PhD thesis defence by Thor-Oona Pignarre-Altermatt
This thesis examines the relationship between visual culture and devotion on the basis of a corpus of fifteenth- and sixteenth-century Flemish Annunciation paintings depicting the scene in a domestic interior. From the Annunciation by the Master of Flémalle, ca. 1425, in which the scene is, for the first time in the history of panel painting, situated in the interior of a contemporary house, to the Annunciation by Joos van Cleve, ca. 1525, where it is depicted in the bedroom, domestic iconography gradually became the standard representation of the scene in the Flemish school. With the depiction of the Virgin praying at home, these paintings echo the transformations of religious practices at the end of the Middle Ages: it then became possible, especially for the laity, to withdraw at home to read, meditate and pray, by surrounding oneself with objects and images.

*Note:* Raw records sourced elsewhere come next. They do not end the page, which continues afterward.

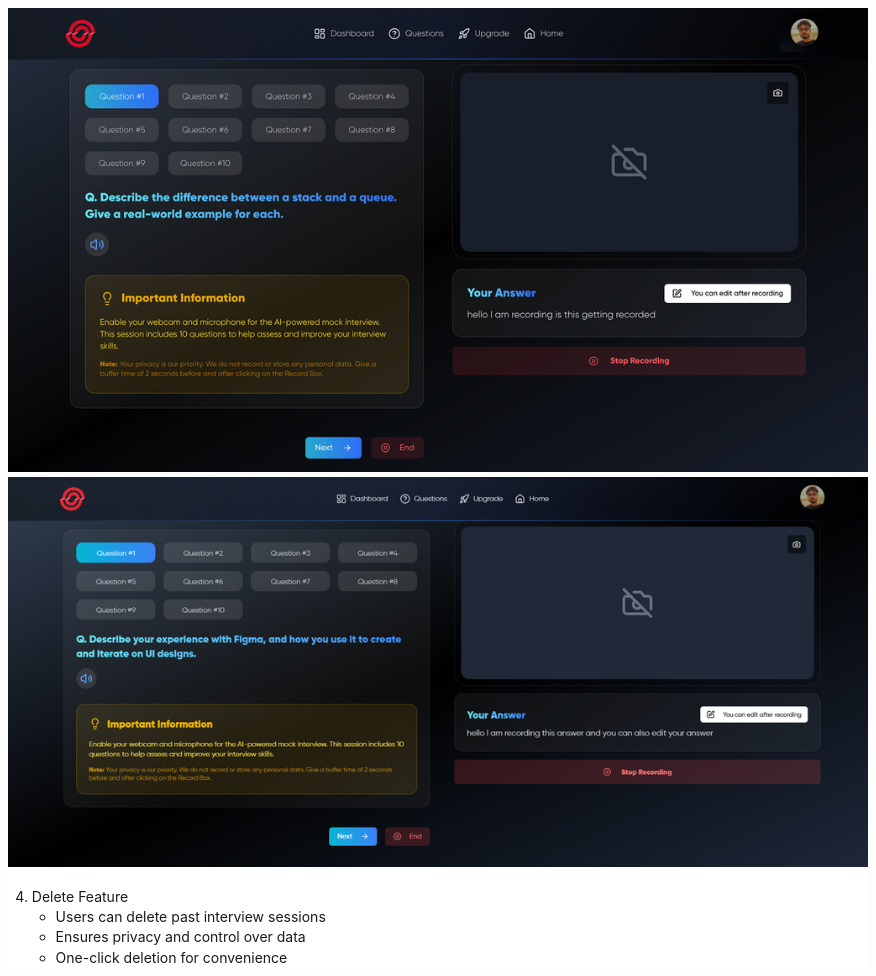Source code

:    ![Project Banner](record.png)
   ![Project Banner](edit.png)

4. Delete Feature
   - Users can delete past interview sessions
   - Ensures privacy and control over data
   - One-click deletion for convenience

I propose to question the parallel between the entrance of the home into the image with domestic iconography, and the entrance of the image into the home with domestic devotion. Therefore, I examine paintings, discourses of pastoral instruction and archival sources together with the aim of complicating our understanding of the domestication of devotion and of contextualizing domestic iconography. I thus clarify the articulation between the different dimensions – visual, spiritual and material – that shaped the devotional culture of the Low Countries at the turn of the Middle Ages and the early modern period. I also address a problem central to Panofskyan iconology, and to the epistemology and methodology of art history, that is the relationship between art and other cultural forms. Lastly, I highlight the importance of a historical moment, at the dawn of the Reformation, when the technical progress of books and images allowed for the wide dissemination of spiritual forms and contents beyond the monastic milieu.